Wednesday, November 22, 2017

Life's Lessons

It's been awhile.  40 has been quite a lesson.  Shortly after I wrote my last entry, a few things happened.  I lost a friendship I valued the last few years, my family experienced one of the most challenging obstacles, my home suffered not one but two major leaks which made us live in a hotel for five months, walked away from my job, learned a good friend had liver cancer shortly before his daughter was born, then lost him to cancer a month after his daughter was born, mom spent time in ICU and learned the job hunting is not for the weak spirited.  Phew...that was a lot.

Lost friendships are hard but a part of life.  This was a person I interacted with for nearly three years, poured my heart out to.  But life took us in different directions and I had to mourn that relationship.  While I miss the interaction, I wish this person nothing but the best in life. 

I am still trying to figure out how to have a relationship with my youngest sisters.  She turned four and all she knows about me is what her mom tells her and to be frank, I am not sure that is the best source of information.  But blame it on her being in another country and out of my parent's marriage, then you understand what the complications are.  One day I will have a relationship with her, just not right now.  I just pray that in the years that follow, she know that I love her, she didn't ask for her position in our family as much as I wished for the position in my family.

The house is finally back together.  It took so long but it was well worth it.  I now just have to figure out how to pay the lovely deductible.  Walking away from my job did many things, crippling us financially was one of those things.  But what I have learned is that everything always works out in the end.  I am sure that will be case with this.

I walked away from a job I loved because I worked for a person who couldn't appreciate all I had to offer the company.  It was a hard decision to make, but the best one for me.  At some point in life one has to learn to value their worth.  It was my turn to stand up and say I deserved more.  She's young, has a lot to learn about life and being a manager and I wish her nothing but the best.

A friend I met playing a phone app became like family to me.  We chatted a lot about life, family, his growing family, he was expecting his first child and often asked questions.  He was opening up his third new restaurant.  Everything was going good.  Then he got sick and for a month he asked me how to help him treat the symptoms and I kept arguing with him to see a doctor.  He finally did after a month and only because he was starting to have bloody stools.  A month or so in and out of the hospital, getting diagnosed with liver cancer (he found out a month before his daughter was born) and then a message that he had his baby.
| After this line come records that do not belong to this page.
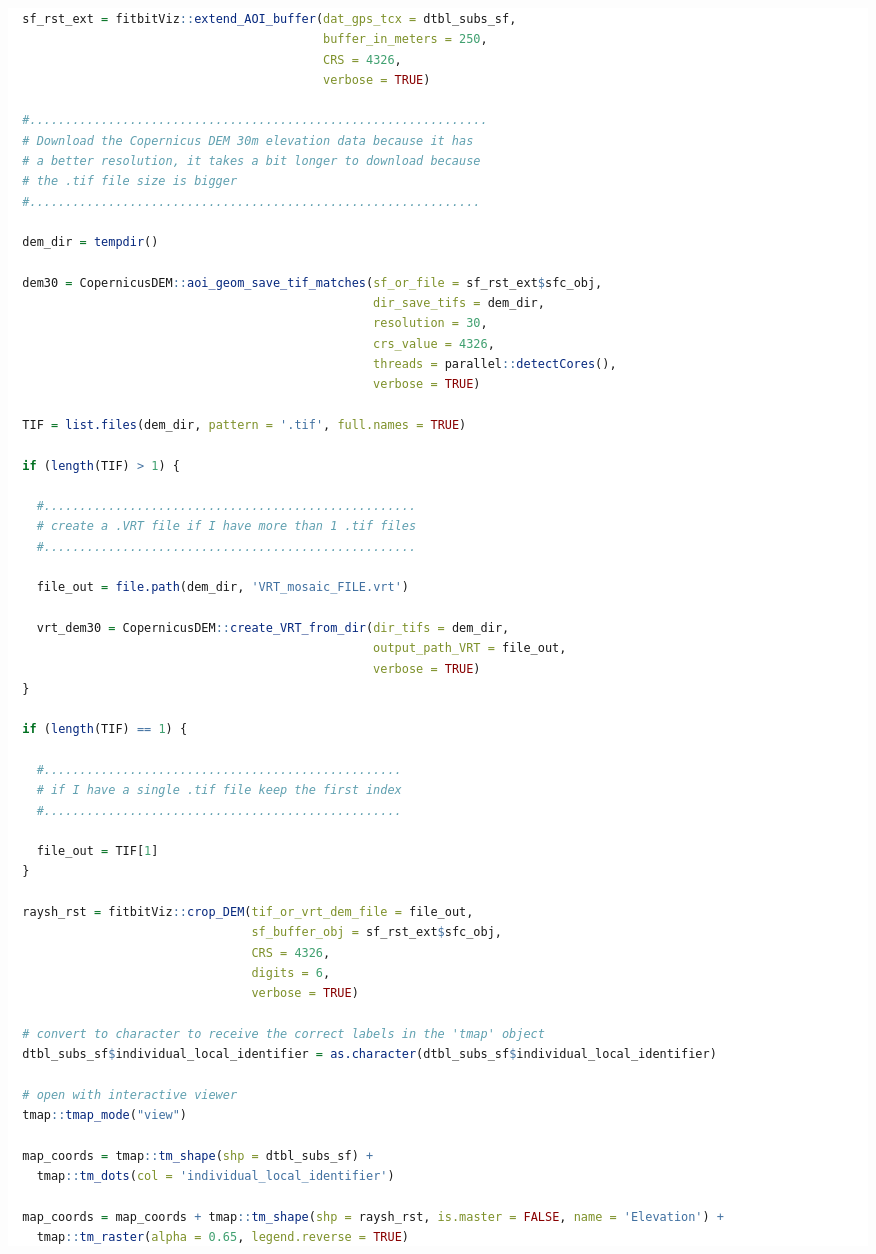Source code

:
 ```R
  sf_rst_ext = fitbitViz::extend_AOI_buffer(dat_gps_tcx = dtbl_subs_sf,
                                            buffer_in_meters = 250,
                                            CRS = 4326,
                                            verbose = TRUE)

  #................................................................
  # Download the Copernicus DEM 30m elevation data because it has
  # a better resolution, it takes a bit longer to download because
  # the .tif file size is bigger
  #...............................................................

  dem_dir = tempdir()

  dem30 = CopernicusDEM::aoi_geom_save_tif_matches(sf_or_file = sf_rst_ext$sfc_obj,
                                                   dir_save_tifs = dem_dir,
                                                   resolution = 30,
                                                   crs_value = 4326,
                                                   threads = parallel::detectCores(),
                                                   verbose = TRUE)

  TIF = list.files(dem_dir, pattern = '.tif', full.names = TRUE)

  if (length(TIF) > 1) {

    #....................................................
    # create a .VRT file if I have more than 1 .tif files
    #....................................................

    file_out = file.path(dem_dir, 'VRT_mosaic_FILE.vrt')

    vrt_dem30 = CopernicusDEM::create_VRT_from_dir(dir_tifs = dem_dir,
                                                   output_path_VRT = file_out,
                                                   verbose = TRUE)
  }

  if (length(TIF) == 1) {

    #..................................................
    # if I have a single .tif file keep the first index
    #..................................................

    file_out = TIF[1]
  }

  raysh_rst = fitbitViz::crop_DEM(tif_or_vrt_dem_file = file_out,
                                  sf_buffer_obj = sf_rst_ext$sfc_obj,
                                  CRS = 4326,
                                  digits = 6,
                                  verbose = TRUE)

  # convert to character to receive the correct labels in the 'tmap' object
  dtbl_subs_sf$individual_local_identifier = as.character(dtbl_subs_sf$individual_local_identifier)

  # open with interactive viewer
  tmap::tmap_mode("view")
  
  map_coords = tmap::tm_shape(shp = dtbl_subs_sf) + 
    tmap::tm_dots(col = 'individual_local_identifier')
  
  map_coords = map_coords + tmap::tm_shape(shp = raysh_rst, is.master = FALSE, name = 'Elevation') +
    tmap::tm_raster(alpha = 0.65, legend.reverse = TRUE)

```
He shared pictures with us for a few days and then we didn't hear from him.  Got a message a few weeks later that he had passed, a month after his daughter was born.  His death affected me so greatly because I realized just how fragile life is.  I mourned the fact that my friend had been robbed of the opportunity of watching his daughter grow up and his daughter was robbed of the opportunity to know how much her father loved her.  Life can be so cruel sometimes.

My mom nearly died from complications with bleeding ulcers.  This is not the first time, it is her second time having something like this happen.  I pray that with my dad home again, she makes lifestyle changes that will enable her to live a life without unnecessary complications.  It is hard to watch her struggle to move around and is reminding me just how grateful I am to have the time I have with her.  This part of getting old sucks.

Last but not least,  I am still looking for a job.  I have gone on several interviews and second interviews and there is always someone who edges me out with their work history and my lack of.  I know I will find the perfect job someday, I just have to keep my head up.  I have a second interview at a Law Firm on Monday and I am actually excited about this position so am praying it all works out...and this job ends up to be where I am meant to be.

Hopefully it doesn't take me another 6 months or so to update.

Happy Thanksgiving to those of you who still read this.  I am thankful for all of you.